Good food advocates have long argued that what’s good for your health is also good for the planet, but new science now backs up the claim. A paper published in the journal Nature by scientists at the University of Minnesota, presents numbers that suggest eating less meat, less refined fat, and less sugar will also reduce the climate change impacts of food production.
Using about 50 years’ worth of data from the world’s 100 most populous countries, UM Professor of Ecology G. David Tilman and graduate student Michael Clark show how current diet trends are contributing, not only to diet-related illnesses such as diabetes and heart disease, but also to dangerously increasing agricultural greenhouse gas emissions (GHGs).
“This is the first time this data has been put together to show these links are real and strong and not just the mutterings of food lovers and environmental advocates,” explains Tilman.
“Alternative diets that offer substantial health benefits could, if widely adopted, reduce global agricultural greenhouse gas emissions, reduce land clearing and resultant species extinctions, and help prevent such diet-related chronic non-communicable diseases,” write Tilman and Clark in the Nature article.
Agriculture currently contributes about 25 percent of the GHG emissions that are driving climate change. Grain-based livestock production–which involves clearing land and raising grain for animal feed, particularly in the world’s tropical regions–contribute more than 75 percent of those emissions.
As the rest of the world adopts American dietary habits, the rates of meat, sugar, and processed food consumption have been on to rise. (In China alone, the numbers have skyrocketed.) If the trend continues, all those burgers and pork chops are projected to be responsible for an 80 percent increase in agricultural GHG emissions by 2050.
At the same time, thanks to the exporting of American dietary habits, more than 2.1 billion of the world’s 7.2 billion people are now either overweight or obese. Tilman explains that “empty calories”—sugar, fat, oils and alcohol—now account for almost 40 percent of food purchased in the world’s 15 wealthiest countries, which helps explain the resulting health effects.
According to the data Tilman and Clark examined, which corrected for other lifestyle factors, a vegetarian diet reduced incidence of type II diabetes by 41 percent, followed by a vegetarian diet that includes seafood (25 percent), and a Mediterranean diet that combines moderate meat consumption and is rich in fruit, vegetables, and seafood (16 percent).
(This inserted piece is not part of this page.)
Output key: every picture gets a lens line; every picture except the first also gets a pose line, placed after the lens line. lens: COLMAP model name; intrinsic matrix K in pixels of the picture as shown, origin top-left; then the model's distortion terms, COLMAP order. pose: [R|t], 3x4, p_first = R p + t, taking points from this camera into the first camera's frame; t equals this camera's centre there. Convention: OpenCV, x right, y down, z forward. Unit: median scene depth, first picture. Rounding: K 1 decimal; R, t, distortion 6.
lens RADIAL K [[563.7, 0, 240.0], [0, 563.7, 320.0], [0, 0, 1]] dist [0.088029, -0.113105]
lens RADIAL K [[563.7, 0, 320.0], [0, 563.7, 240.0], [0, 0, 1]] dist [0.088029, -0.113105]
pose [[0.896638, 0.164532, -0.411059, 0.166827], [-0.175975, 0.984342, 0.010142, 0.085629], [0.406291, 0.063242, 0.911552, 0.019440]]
All three diets appeared to reduce coronary heart disease deaths between 20 and 26 percent and cancer rates by between 7 and 13 percent compared to diets that included at least twice as much meat and processed foods.
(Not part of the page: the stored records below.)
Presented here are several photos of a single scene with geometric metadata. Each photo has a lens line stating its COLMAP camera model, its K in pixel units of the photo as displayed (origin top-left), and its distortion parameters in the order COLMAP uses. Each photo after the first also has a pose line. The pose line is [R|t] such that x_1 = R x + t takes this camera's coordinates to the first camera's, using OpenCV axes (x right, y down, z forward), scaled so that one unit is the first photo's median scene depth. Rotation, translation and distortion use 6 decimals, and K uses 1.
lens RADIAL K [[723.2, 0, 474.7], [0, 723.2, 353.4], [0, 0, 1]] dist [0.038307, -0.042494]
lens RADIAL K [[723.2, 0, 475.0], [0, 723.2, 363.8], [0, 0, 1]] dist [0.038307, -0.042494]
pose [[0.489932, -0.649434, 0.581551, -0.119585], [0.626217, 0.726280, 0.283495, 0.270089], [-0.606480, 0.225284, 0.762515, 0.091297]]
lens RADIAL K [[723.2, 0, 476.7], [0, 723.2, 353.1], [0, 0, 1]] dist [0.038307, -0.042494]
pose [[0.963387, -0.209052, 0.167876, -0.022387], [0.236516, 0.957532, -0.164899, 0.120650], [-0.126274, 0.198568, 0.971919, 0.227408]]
Tilman and Clark caution that while the links between what makes healthy diet and what will help lower agricultural greenhouse gas emissions are clear, it’s also possible to eat “a pure junk food diet,”–think French fries, donuts, and tortilla chips–that has low GHG emissions.
So the solution to what the scientists call the “diet-environment-health trilemma” will require choosing menus high in plant-based, whole foods like those that fit in a Meditarrean, “pescetarian” or vegetarian diet. If these diets become the norm by 2050, Tilman and Clark say “there would be no net increase in food production emissions.”
But they also note that making such a change won’t necessarily be easy. “The dietary choices that individuals make are influenced by culture, nutritional knowledge, price, availability, taste and convenience, all of which must be considered if the dietary transition that is taking place is to be counteracted,” write Tilman and Clark.
So, how do we counter the trend toward eating more meat and fatty food? “There are lots of policy options,” says Doug Boucher, director of climate research at the Union of Concerned Scientists. These include carbon taxes that would include agriculture as New Zealand now does, shifting agricultural subsidies away from livestock and related feed production, and changing government dietary guidelines to include sustainability and climate change considerations, as the U.S. Department of Agriculture’s (USDA) 2015 guidelines are expected to.
The USDA’s climate change program director, William Hohenstein, explains that rather than addressing the “trilemma” by focusing on the menu, the agency’s preferred strategy is to work with growers and livestock producers on practices that will reduce GHGs. “Consumers always have a choice,” says Hohestein.
Tilman suggests “better education” is key to helping people of all income levels understand the impacts of their food choices. He also wonders if, given the clear trend toward convenience foods, it might be possible to develop new food that is healthy, low-carbon and he adds, “also tastes good.”
Meanwhile, the data strongly suggest that eating more like Bill Clinton post-heart surgery will not only improve personal and public health, but also help put the planet on a much needed version of a weight-reduction program for greenhouse gasses.